## AUFGABEN
a) Erläutern Sie in ein bis drei Sätzen, warum Tobias Haberl im Interview über Glück und Digitalisierung sich die Digitalisierung lieber vom Leib hält.
b) Führen Sie das Interview über Glück und Digitalisierung nach seinem letzten Satz weiter.

╭─ AUSGANGSTEXT

Was glücklich macht

«Wir haben verlernt, das Leben als Gnade zu begreifen»

Irgendwie bleibt es kompliziert mit dem Glück. Die Digitalisierung verspricht immer mehr davon, doch man spürt es kaum. Der Journalist Tobias Haberl meint sogar, die Digitalisierung gehöre zu den grossen Glücksverhinderern. Im Interview erklärt er, warum er das so sieht und wie Glaube und Demut einen Ausweg aus der Dauerbeschallung bieten.
Tobias Haberl (Bild: zvg)

pro Medienmagazin: Tobias Haberl, Sie stehen der Digitalisierung kritisch gegenüber und sprechen sich für ein Leben mit mehr echten Erfahrungen aus – warum?
Tobias Haberl
: Ich bin ein ziemlich analoger Mensch. Viele Leute belächeln mich, weil ich versuche, der Digitalisierung nicht zu viel Raum in meinem Leben einzuräumen. Als Kind empfand ich mich als viel freier als heute. Das liegt wohl auch daran, dass ich mich damals nicht so bedrängt gefühlt habe. Das Leben ist heute ja eine ständige Gängelung durch Mails, Push-up-Meldungen, Treuepunkte und Bonuskarten. Ständig wird einem irgendwas aufgedrängt, womit man sich beschäftigen soll oder wie man sein Leben noch besser machen kann. Das führt zu Stress und Unfreiheit. Deshalb halte ich mir das lieber vom Leib. Vielleicht vergesse ich manchmal, dass andere weniger unter diesen Dingen leiden, trotzdem hoffe ich, manchen Menschen zeigen zu können, wie sie ihr Leben reicher, tiefer, intensiver machen können.

Der Corona-Lockdown hat ja viele Menschen dazu gebracht, über diese Dinge nachzudenken. Glauben Sie, wir werden aus der Krise lernen?

╰─
╭─ BEREITGESTELLTES MATERIAL

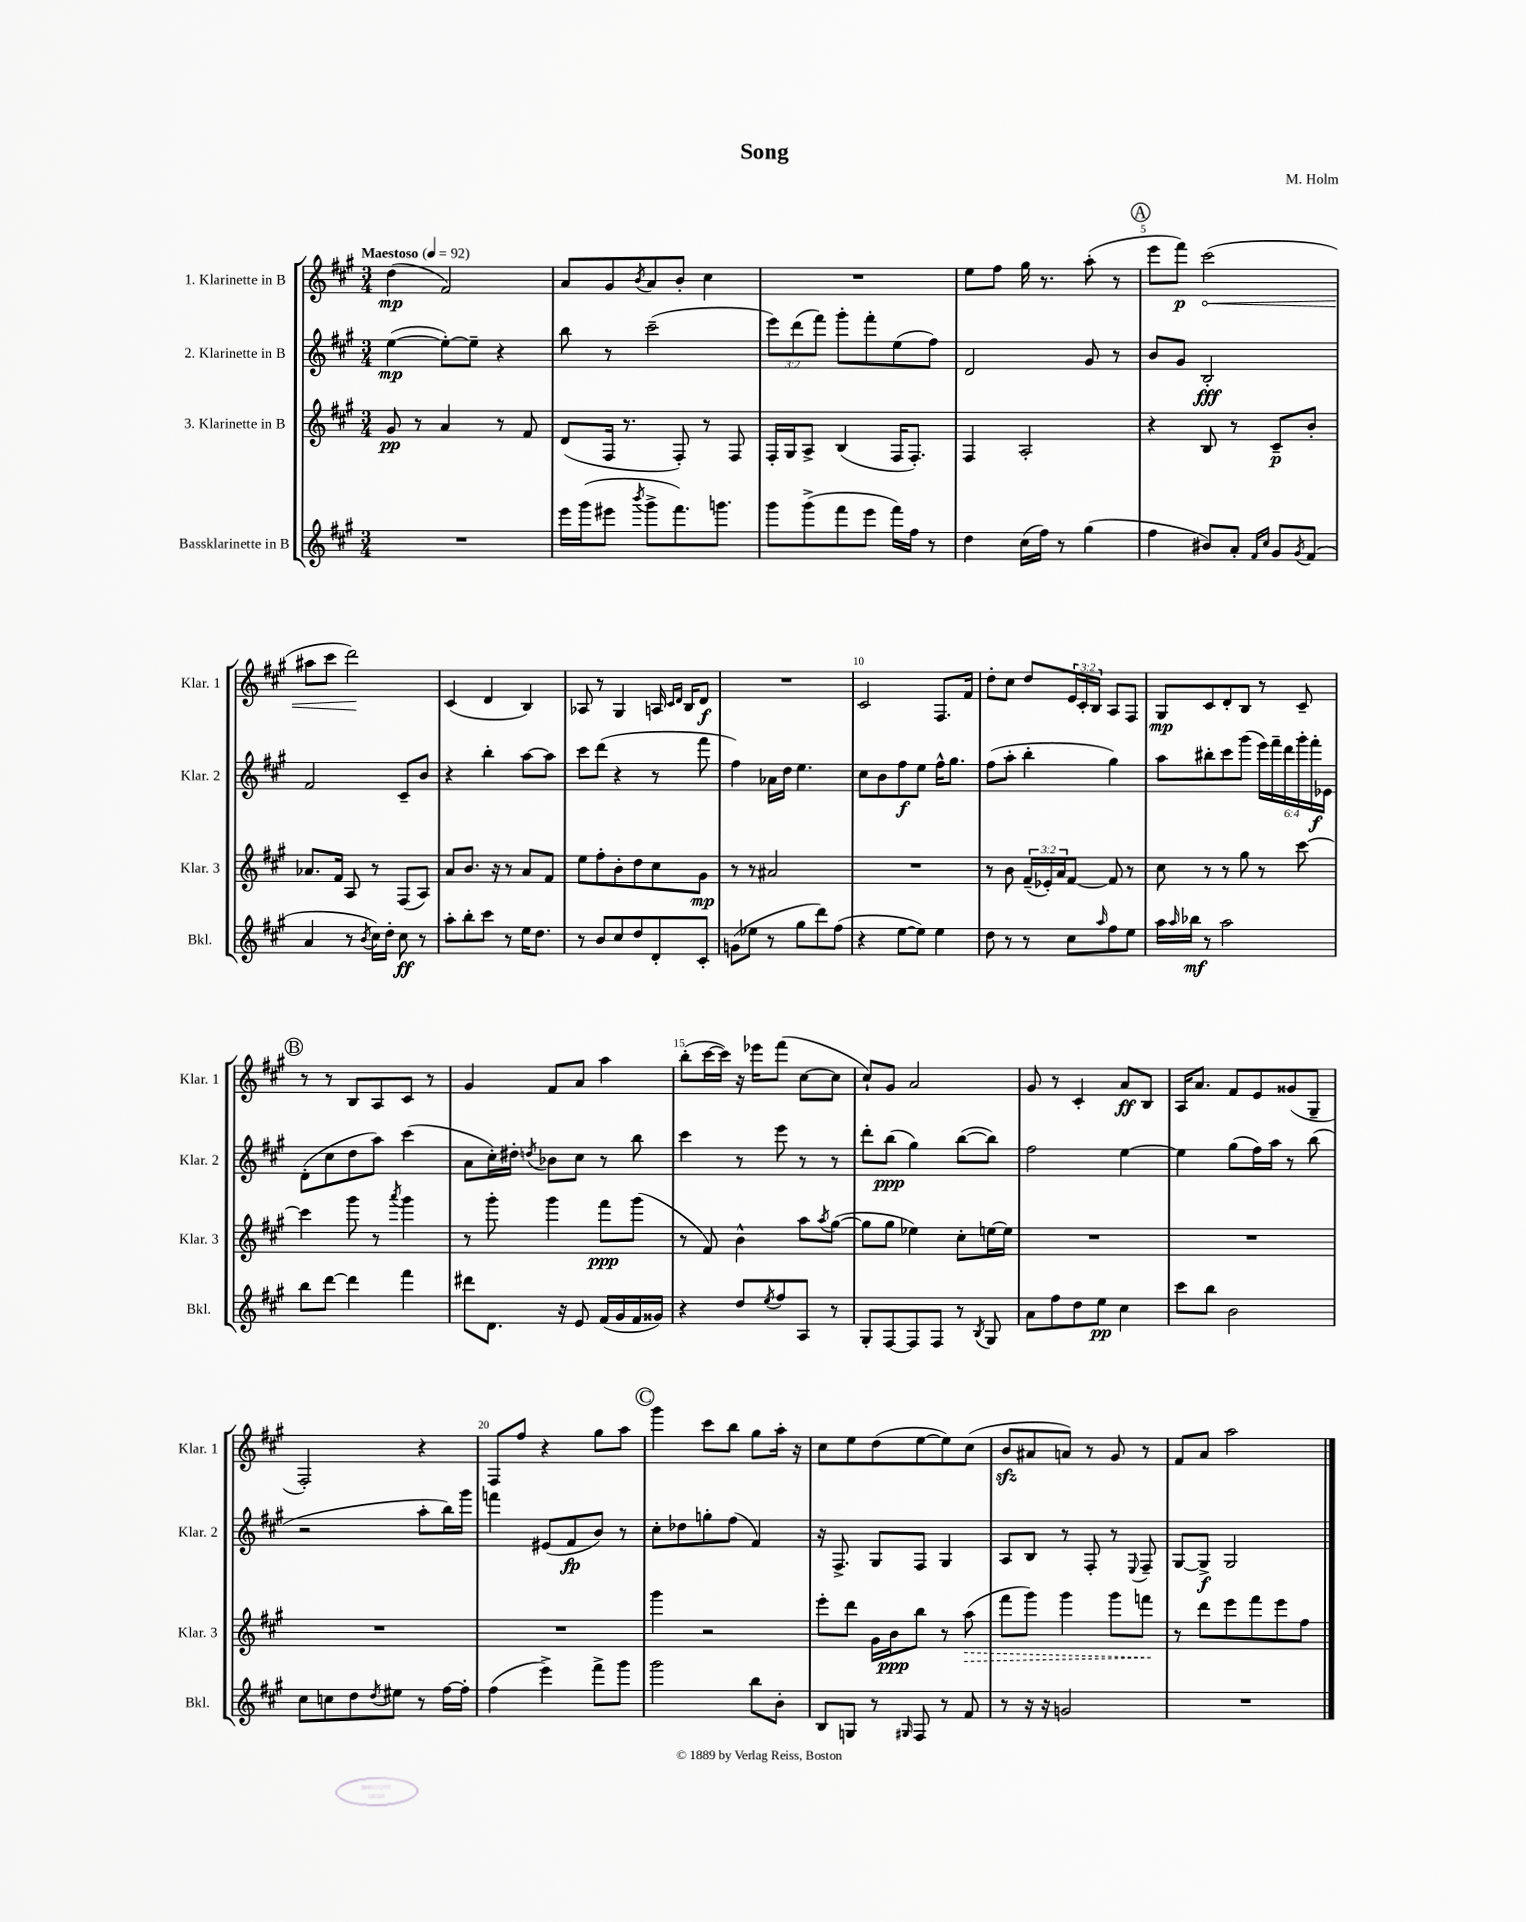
\header { title = "Song" composer = "M. Holm" }
<<
\new StaffGroup <<
\new Staff = "s0" \with { instrumentName = "1. Klarinette in B" shortInstrumentName = "Klar. 1" } {
    \clef treble \key a \major \numericTimeSignature \time 3/4 \override Staff.TupletNumber.text = #tuplet-number::calc-fraction-text \tempo "Maestoso" 4 = 92
    d''4\mp( fis'2) |
    a'8 gis'8 \acciaccatura { b'8 } a'8 b'8-. cis''4 |
    R2. |
    e''8 fis''8 gis''16 r8. a''8-.( r8 |
    \mark \markup { \circle "A" } e'''8 fis'''8\p) \once \override Hairpin.circled-tip = ##t cis'''2\<( |
    ais''8 cis'''8 d'''2\!) |
    cis'4( d'4 b4) |
    aes8 r8 gis4 a16 \grace { cis'16 d'16 } b16 d'8\f |
    R2. |
    cis'2 fis8. fis'16 |
    d''8-. cis''8 d''8 \tuplet 3/2 { e'16 cis'16-. b16 } a8 fis8 |
    gis8\mp cis'8 d'8-. b8 r8 cis'8-- |
    \mark \markup { \circle "B" } r8 r8 b8 a8 cis'8 r8 |
    gis'4 fis'8 a'8 a''4 |
    b''8-.( cis'''16~ cis'''16) r16 ees'''16 fis'''8( cis''8~ cis''8 |
    cis''8-!) gis'8 a'2 |
    gis'8 r8 cis'4-. a'8\ff b8 |
    a16 a'8. fis'8 e'8 gisis'8( gis8-- |
    fis2-.) r4 |
    fis8 fis''8 r4 gis''8 a''8 |
    \mark \markup { \circle "C" } gis'''4 cis'''8 b''8 gis''8 a''16-. r16 |
    cis''8 e''8 d''8( e''8~ e''8) cis''8( |
    b'8\sfz ais'8 a'8) r8 gis'8 r8 |
    fis'8 a'8 a''2 \bar "|." |
}
\new Staff = "s1" \with { instrumentName = "2. Klarinette in B" shortInstrumentName = "Klar. 2" } {
    \clef treble \key a \major \numericTimeSignature \time 3/4 \override Staff.TupletNumber.text = #tuplet-number::calc-fraction-text
    e''4~\mp( e''8~-.) e''8-- r4 |
    b''8 r8 cis'''2--( |
    \tuplet 3/2 { e'''8) d'''8( fis'''8) } gis'''8-. fis'''8-. e''8( fis''8) |
    d'2 gis'8 r8 |
    \mark \markup { \circle "A" } b'8 gis'8 b2-.\fff |
    fis'2 cis'8-- b'8 |
    r4 b''4-. a''8~ a''8 |
    cis'''8 d'''8( r4 r8 fis'''8 |
    fis''4) aes'16 d''16 e''4. |
    cis''8 b'8 fis''8\f e''8 fis''16-^ gis''8. |
    fis''8( a''8-. b''4-. gis''4) |
    a''8 bis''8-. cis'''8 gis'''8( \tuplet 6/4 { e'''16) fis'''16-- d'''16 gis'''16-. fis'''16-.\f ees'16 } |
    \mark \markup { \circle "B" } d'8-.( cis''8 d''8 a''8) cis'''4( |
    a'8 cis''16-.) dis''16-. \acciaccatura { d''8 } bes'8 cis''8 r8 b''8 |
    cis'''4 r8 e'''8 r8 r8 |
    d'''8-. b''8\ppp( gis''4) b''8~( b''8) |
    fis''2 e''4~ |
    e''4 gis''8( fis''16) a''16 r8 b''8( |
    r2 a''8-. b''16) gis'''16 |
    f'''4 eis'8( fis'8\fp b'8) r8 |
    \mark \markup { \circle "C" } cis''8-. des''8 g''8-. fis''8( fis'4) |
    r16 fis8.-> gis8 fis8 gis4 |
    a8 b8 r8 fis8-. r8 \appoggiatura { e8 } fis8-- |
    gis8~ gis8->\f gis2 \bar "|." |
}
\new Staff = "s2" \with { instrumentName = "3. Klarinette in B" shortInstrumentName = "Klar. 3" } {
    \clef treble \key a \major \numericTimeSignature \time 3/4 \override Staff.TupletNumber.text = #tuplet-number::calc-fraction-text
    gis'8\pp r8 a'4 r8 fis'8 |
    d'8( fis16 r8. fis8-.) r8 fis8 |
    fis16-. gis16 a8-> b4( fis16 fis8.-.) |
    fis4 a2-. |
    \mark \markup { \circle "A" } r4 b8 r8 cis'8--\p b'8-. |
    aes'8. fis'16 a8 r8 fis8( a8) |
    a'8 b'8. r16 r8 a'8 fis'8 |
    e''8 fis''8-. b'8-. d''8 cis''8 gis'8\mp |
    r8 r8 ais'2 |
    R2. |
    r8 b'8 \tuplet 3/2 { fis'16--( ees'16-.) a'16 } fis'8~ fis'8 r8 |
    cis''8 r8 r8 gis''8 r8 cis'''8~ |
    \mark \markup { \circle "B" } cis'''4 gis'''8 r8 \acciaccatura { a'''8 } gis'''4 |
    r8 gis'''8-. gis'''4 fis'''8\ppp gis'''8( |
    r8 fis'8) b'4-^ a''8 \acciaccatura { a''8 } gis''8~( |
    gis''8 gis''8 ees''4) cis''8-. e''16~ e''16 |
    R2. |
    R2. |
    R2. |
    R2. |
    \mark \markup { \circle "C" } gis'''4 r2 |
    e'''8-. d'''8 gis'16 b'16\ppp b''8 r8 \once \override Hairpin.style = #'dashed-line a''8\>( |
    fis'''8 gis'''8) gis'''4 gis'''8 f'''8\! |
    r8 d'''8 e'''8 fis'''8 e'''8 fis''8 \bar "|." |
}
\new Staff = "s3" \with { instrumentName = "Bassklarinette in B" shortInstrumentName = "Bkl." } {
    \clef treble \key a \major \numericTimeSignature \time 3/4
    R2. |
    e'''16 gis'''16( eis'''8 \acciaccatura { b'''8 } gis'''8-> fis'''8.) g'''8. |
    gis'''8 gis'''8->( fis'''8 e'''8 fis'''16) fis''16 r8 |
    d''4 cis''16( fis''16) r8 gis''4( |
    \mark \markup { \circle "A" } fis''4 bis'8) a'8-. \grace { fis'16 cis''16 } gis'8 \acciaccatura { gis'8 } fis'8( |
    a'4 r8 \acciaccatura { b'8 } cis''16) d''16-. cis''8\ff r8 |
    a''8-. b''8-. cis'''8 r8 e''16 d''8. |
    r8 b'8 cis''8 d''8 d'8-. cis'8-. |
    g'8( ees''8 r8 gis''8 d'''8) fis''8( |
    r4 e''8~ e''8) e''4 |
    d''8 r8 r8 cis''8 \grace { a''16 } fis''8 e''8 |
    a''16 \grace { a''16 } bes''16\mf r8 a''2 |
    \mark \markup { \circle "B" } b''8 d'''8~ d'''4 fis'''4 |
    dis'''8 d'8. r16 e'8 fis'16( gis'16 fis'16 gisis'16) |
    r4 d''8 \acciaccatura { e''8 } fis''8 a8 r8 |
    gis8-. fis8~ fis8 fis8 r8 \acciaccatura { b8 } gis8 |
    a'8 fis''8 d''8 e''8\pp cis''4 |
    cis'''8 b''8 b'2 |
    cis''8 c''8 d''8 \acciaccatura { d''8 } eis''8 r8 fis''16~ fis''16-. |
    fis''4( e'''4->) fis'''8-> gis'''8 |
    \mark \markup { \circle "C" } gis'''2 b''8 b'8-. |
    b8 g8 r8 \grace { gis16 } fis8 r8 fis'8 |
    r8 r16 r16 g'2 |
    R2. \bar "|." |
}
>>
>>
\layout { \context { \Score \override BarNumber.break-visibility = ##(#f #t #t) barNumberVisibility = #(every-nth-bar-number-visible 5) } }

╰─

## ANTWORTEN
a) Für Haberl ist das Leben heute eine ständige Gängelung durch Mails, Push-up-Meldungen, Treuepunkte und Bonuskarten. Dauernd wird einem etwas aufgedrängt, womit man sich beschäftigen oder wie man sein Leben verbessern soll. Das führt seiner Ansicht nach zu Stress und Unfreiheit.

b)
Es ist wohl noch zu früh, das zu beurteilen. Einerseits hat man gemerkt, wie stark die meisten Menschen das analoge Leben vermisst haben: geselliges Zusammensein, echte Begegnungen, Exzess, Dinge, die nonverbal passieren, wenn man nebeneinander sitzt – durchaus auch in erotischem Sinne. Andererseits sah man, wieviele Möglichkeiten im Digitalen stecken, zum Beispiel im Home-Office. Mal sehen, was es mit unseren Seelen macht, wenn sich unser Leben immer weiter virtualisiert und entstofflicht, wenn wir uns noch weniger begegnen, berühren und auseinandersetzen. Die Digitalisierung verspricht, das Leben immer einfacher und kontrollierbarer zu machen.

Warum bleiben trotzdem so viele Menschen unzufrieden?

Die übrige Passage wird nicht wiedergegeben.